About this exercise
Using the listing below, please gather every line containing the word "JSON".

== Available data ==

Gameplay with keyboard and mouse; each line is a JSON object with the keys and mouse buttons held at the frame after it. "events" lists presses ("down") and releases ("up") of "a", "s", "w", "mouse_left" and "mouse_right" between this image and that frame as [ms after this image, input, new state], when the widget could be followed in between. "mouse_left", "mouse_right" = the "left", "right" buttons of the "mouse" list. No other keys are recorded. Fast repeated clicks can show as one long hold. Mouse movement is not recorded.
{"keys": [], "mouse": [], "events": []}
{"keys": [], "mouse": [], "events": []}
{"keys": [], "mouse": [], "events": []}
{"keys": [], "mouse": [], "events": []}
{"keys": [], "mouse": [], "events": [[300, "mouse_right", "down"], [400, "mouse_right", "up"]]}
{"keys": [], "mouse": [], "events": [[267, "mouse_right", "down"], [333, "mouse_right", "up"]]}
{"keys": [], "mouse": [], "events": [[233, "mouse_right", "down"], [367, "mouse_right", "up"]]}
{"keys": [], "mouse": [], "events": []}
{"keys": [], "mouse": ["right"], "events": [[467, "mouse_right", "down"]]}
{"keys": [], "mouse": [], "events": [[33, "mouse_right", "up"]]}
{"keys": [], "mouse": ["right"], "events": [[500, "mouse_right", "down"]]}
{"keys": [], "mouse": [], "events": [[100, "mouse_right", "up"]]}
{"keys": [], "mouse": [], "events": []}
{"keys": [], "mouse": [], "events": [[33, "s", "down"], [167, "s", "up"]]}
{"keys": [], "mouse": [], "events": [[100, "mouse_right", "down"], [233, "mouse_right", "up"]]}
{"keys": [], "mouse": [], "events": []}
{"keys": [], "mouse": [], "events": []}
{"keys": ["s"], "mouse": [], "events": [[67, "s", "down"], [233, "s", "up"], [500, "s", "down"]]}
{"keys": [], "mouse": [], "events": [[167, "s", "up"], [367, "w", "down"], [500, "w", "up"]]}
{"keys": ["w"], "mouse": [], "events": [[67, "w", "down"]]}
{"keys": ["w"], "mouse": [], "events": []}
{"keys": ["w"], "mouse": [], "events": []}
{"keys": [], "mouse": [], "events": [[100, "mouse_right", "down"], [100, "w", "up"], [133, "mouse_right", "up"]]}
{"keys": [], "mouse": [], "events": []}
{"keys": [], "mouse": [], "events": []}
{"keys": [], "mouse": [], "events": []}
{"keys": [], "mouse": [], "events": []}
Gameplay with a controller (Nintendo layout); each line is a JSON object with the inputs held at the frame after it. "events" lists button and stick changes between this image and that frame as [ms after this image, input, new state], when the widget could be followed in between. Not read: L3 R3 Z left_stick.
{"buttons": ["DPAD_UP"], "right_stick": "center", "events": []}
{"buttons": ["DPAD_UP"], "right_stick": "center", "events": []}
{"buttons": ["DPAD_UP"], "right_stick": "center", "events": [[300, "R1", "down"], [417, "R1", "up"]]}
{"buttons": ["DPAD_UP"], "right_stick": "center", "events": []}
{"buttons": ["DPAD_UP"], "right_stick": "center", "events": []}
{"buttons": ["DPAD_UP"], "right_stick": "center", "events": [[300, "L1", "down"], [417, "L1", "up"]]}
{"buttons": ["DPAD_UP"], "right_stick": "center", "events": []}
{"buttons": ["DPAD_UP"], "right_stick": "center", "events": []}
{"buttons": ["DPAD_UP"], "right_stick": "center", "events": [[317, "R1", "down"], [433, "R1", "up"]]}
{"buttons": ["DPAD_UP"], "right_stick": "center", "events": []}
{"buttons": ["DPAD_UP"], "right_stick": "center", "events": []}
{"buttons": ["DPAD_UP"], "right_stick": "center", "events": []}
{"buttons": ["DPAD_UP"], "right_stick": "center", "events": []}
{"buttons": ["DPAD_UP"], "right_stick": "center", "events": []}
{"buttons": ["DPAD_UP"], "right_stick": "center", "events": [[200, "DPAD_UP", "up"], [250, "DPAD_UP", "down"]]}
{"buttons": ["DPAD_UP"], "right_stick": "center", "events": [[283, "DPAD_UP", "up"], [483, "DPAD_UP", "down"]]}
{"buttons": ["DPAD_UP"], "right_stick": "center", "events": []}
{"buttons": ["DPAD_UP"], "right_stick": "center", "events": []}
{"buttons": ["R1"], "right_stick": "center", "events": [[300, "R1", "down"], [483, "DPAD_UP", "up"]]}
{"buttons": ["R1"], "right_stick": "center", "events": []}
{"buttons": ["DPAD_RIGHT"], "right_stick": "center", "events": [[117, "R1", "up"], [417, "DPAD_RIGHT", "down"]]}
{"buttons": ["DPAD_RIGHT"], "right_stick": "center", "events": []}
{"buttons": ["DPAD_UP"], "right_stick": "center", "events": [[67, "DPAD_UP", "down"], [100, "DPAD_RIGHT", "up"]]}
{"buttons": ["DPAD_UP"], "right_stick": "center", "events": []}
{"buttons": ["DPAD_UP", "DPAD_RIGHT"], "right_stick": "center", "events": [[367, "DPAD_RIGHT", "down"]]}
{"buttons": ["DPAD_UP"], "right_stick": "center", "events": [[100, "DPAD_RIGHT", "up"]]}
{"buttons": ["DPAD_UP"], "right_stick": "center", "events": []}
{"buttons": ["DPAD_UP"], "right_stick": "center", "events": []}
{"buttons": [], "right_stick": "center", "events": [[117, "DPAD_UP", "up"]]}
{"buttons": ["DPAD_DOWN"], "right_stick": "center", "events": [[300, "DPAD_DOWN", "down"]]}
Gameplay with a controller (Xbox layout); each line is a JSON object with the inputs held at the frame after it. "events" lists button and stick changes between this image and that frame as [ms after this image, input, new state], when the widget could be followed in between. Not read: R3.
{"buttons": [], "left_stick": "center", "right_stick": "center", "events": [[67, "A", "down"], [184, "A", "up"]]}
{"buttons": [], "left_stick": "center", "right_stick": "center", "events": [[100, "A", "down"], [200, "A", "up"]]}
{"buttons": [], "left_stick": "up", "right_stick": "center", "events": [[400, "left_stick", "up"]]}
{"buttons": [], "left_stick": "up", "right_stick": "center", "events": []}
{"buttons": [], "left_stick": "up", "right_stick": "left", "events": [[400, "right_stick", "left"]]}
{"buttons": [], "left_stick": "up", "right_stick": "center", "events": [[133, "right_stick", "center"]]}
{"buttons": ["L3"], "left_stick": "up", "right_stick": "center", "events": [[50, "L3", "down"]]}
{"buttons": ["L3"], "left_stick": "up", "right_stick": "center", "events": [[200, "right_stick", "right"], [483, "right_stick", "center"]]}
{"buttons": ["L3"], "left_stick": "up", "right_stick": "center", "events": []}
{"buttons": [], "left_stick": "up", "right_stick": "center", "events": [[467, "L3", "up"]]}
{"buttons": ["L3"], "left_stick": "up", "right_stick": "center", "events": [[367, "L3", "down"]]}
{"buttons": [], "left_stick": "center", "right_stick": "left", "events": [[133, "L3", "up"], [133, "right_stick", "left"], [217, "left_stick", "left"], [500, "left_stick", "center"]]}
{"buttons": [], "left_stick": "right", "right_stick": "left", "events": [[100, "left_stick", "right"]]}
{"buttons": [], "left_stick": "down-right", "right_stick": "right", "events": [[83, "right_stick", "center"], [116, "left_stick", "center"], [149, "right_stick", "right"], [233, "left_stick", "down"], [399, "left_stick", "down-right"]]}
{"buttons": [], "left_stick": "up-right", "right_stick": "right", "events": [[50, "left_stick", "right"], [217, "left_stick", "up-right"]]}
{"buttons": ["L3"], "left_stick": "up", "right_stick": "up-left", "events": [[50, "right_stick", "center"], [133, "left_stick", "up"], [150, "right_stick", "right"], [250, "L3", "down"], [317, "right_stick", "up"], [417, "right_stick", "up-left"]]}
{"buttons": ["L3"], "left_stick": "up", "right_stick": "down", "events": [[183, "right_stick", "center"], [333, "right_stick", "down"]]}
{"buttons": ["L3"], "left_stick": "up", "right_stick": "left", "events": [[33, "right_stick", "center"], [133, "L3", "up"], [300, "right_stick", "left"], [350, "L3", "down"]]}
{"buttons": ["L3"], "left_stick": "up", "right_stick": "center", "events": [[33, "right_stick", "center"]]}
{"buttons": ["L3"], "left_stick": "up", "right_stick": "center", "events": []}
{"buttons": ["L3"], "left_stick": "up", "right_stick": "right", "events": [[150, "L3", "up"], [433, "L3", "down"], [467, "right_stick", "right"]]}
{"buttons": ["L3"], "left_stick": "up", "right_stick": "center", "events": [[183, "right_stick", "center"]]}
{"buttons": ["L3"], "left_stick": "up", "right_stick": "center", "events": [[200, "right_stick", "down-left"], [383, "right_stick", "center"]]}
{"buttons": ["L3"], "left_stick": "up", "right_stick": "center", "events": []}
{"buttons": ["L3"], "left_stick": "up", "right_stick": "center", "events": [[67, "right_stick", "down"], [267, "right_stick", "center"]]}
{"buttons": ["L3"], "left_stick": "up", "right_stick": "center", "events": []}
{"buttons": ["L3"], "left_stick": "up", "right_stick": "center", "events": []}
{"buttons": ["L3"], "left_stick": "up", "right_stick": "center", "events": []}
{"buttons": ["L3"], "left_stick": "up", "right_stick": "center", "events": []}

===

Answer for the task
Gameplay with keyboard and mouse; each line is a JSON object with the keys and mouse buttons held at the frame after it. "events" lists presses ("down") and releases ("up") of "a", "s", "w", "mouse_left" and "mouse_right" between this image and that frame as [ms after this image, input, new state], when the widget could be followed in between. "mouse_left", "mouse_right" = the "left", "right" buttons of the "mouse" list. No other keys are recorded. Fast repeated clicks can show as one long hold. Mouse movement is not recorded.
Gameplay with a controller (Nintendo layout); each line is a JSON object with the inputs held at the frame after it. "events" lists button and stick changes between this image and that frame as [ms after this image, input, new state], when the widget could be followed in between. Not read: L3 R3 Z left_stick.
Gameplay with a controller (Xbox layout); each line is a JSON object with the inputs held at the frame after it. "events" lists button and stick changes between this image and that frame as [ms after this image, input, new state], when the widget could be followed in between. Not read: R3.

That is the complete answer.